Accelerating spherical K-means clustering for large-scale sparse document data

TL;DR

An algorithm working in an architecture-friendly manner (AFM), which is a way of suppressing performance-degradation factors such as the numbers of instructions, branch mispredictions, and cache misses in CPUs of a computer system, is designed.

Abstract

This paper presents an accelerated spherical K-means clustering algorithm for large-scale and high-dimensional sparse document data sets. We design an algorithm working in an architecture-friendly manner (AFM), which is a procedure of suppressing performance-degradation factors such as the numbers of instructions, branch mispredictions, and cache misses in CPUs of a modern computer system. For the AFM operation, we leverage unique universal characteristics (UCs) of a data-object and a cluster's mean set, which are skewed distributions on data relationships such as Zipf's law and a feature-value concentration phenomenon. The UCs indicate that the most part of the number of multiplications for similarity calculations is executed regarding terms with high document frequencies (df) and the most part of a similarity between an object- and a mean-feature vector is obtained by the multiplications regarding a few high mean-feature values. Our proposed algorithm applies an inverted-index data structure to a mean set, extracts the specific region with high-df terms and high mean-feature values in the mean-inverted index by newly introduced two structural parameters, and exploits the index divided into three parts for efficient pruning.
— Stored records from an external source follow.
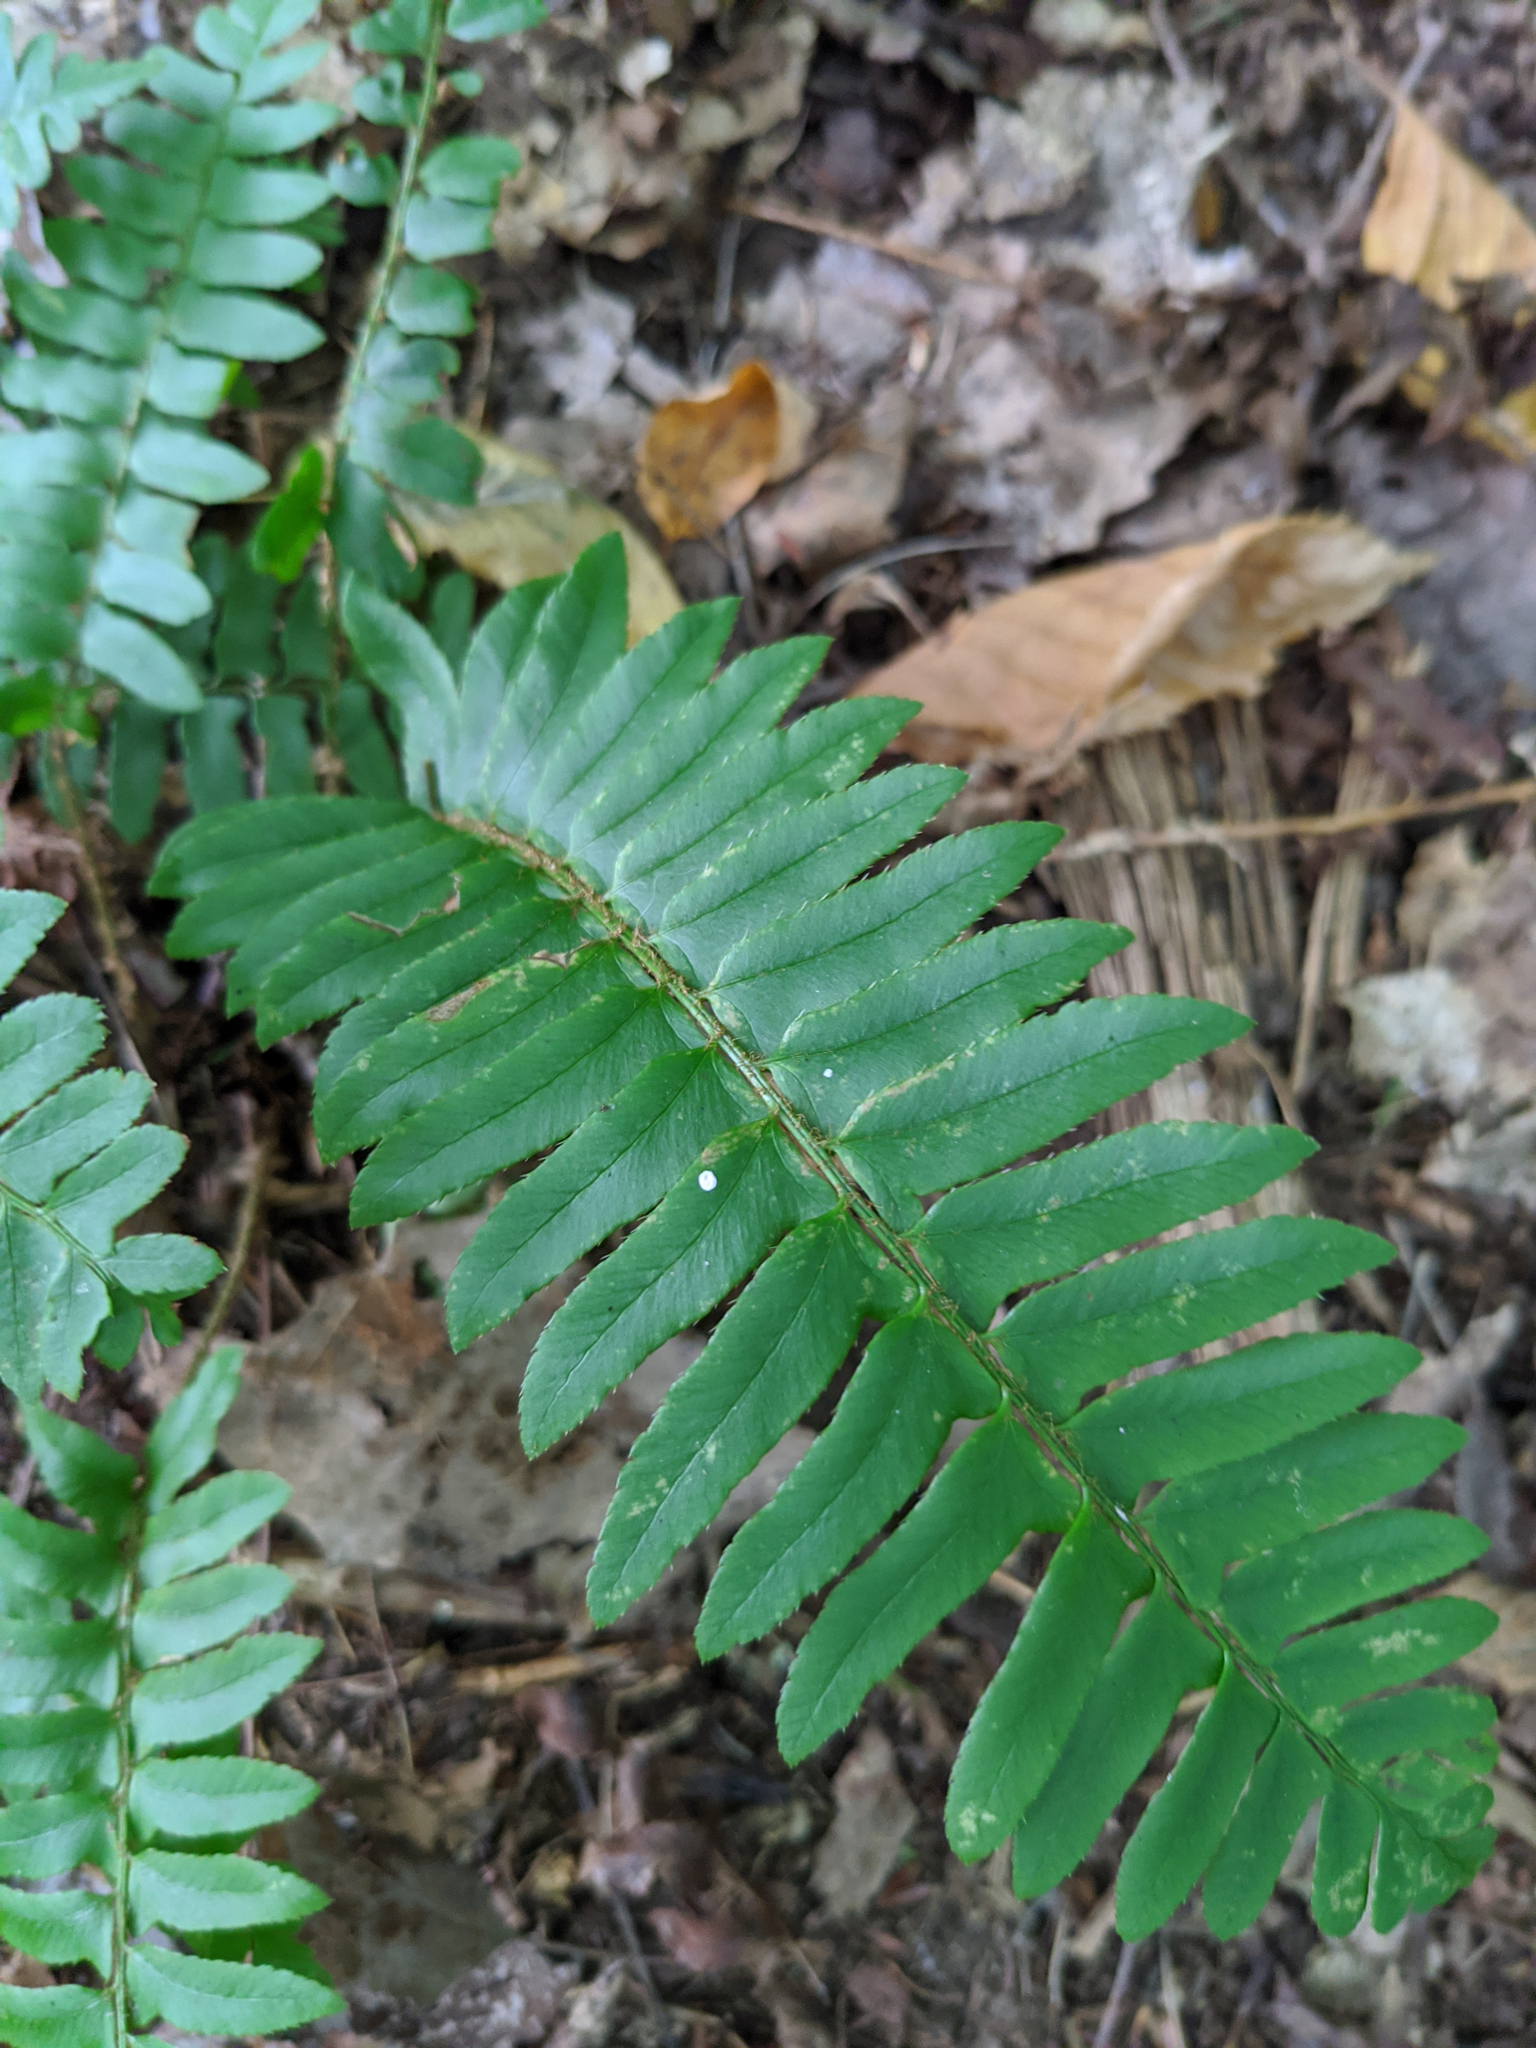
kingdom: Plantae
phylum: Tracheophyta
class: Polypodiopsida
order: Polypodiales
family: Dryopteridaceae
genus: Polystichum
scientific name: Polystichum acrostichoides
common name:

The algorithm determines the two structural parameters by minimizing the approximate number of multiplications related to that of instructions, reduces the branch mispredictions by sharing the index structure including the two parameters with all the objects, and suppressing the cache misses by keeping in the caches the frequently used data in the foregoing specific region, resulting in working in the AFM. We experimentally demonstrate that our algorithm efficiently achieves superior speed performance in large-scale documents compared with algorithms using the state-of-the-art techniques.

Figures (23)

• Figure 1: Performance comparison of MIVI, DIVI, and Ding$^+$ in 8.2M-sized PubMed data set with $K$=80 000: (a) Number of multiplications and (b) Elapsed time along iterations.
• Figure 2: Characteristics of 8.2M-sized PubMed data set: (a) Zipf's law on term frequency ( tf) and document frequency ( df) and (b) Bounded Zipf's law on mean frequency ( mf) with four $K$ values.
• Figure 3: Characteristics of 8.2M-sized PubMed data set: (a) df-$\overline{\hbox{\em mf}}$ scatter plot in log-log scale and (b) Diagram of number of multiplications when MIVI is executed, which corresponds to volume surrounded by curves inside the rectangle.
• Figure 4: (a) Skewed form of mean-feature values and (b) cumulative partial similarity (CPS) against normalized rank. Both were built from 8.2M-sized PubMed data set and $K$=80 000 was used for (b).
• Figure 5: Diagram of three regions illustrated on plane of term ID and mean-inverted index. Right figure represents $s$th mean-inverted-index array composed of tuples $\bm{(c_{(s,q)},v_{c_{(s,q)}})}$.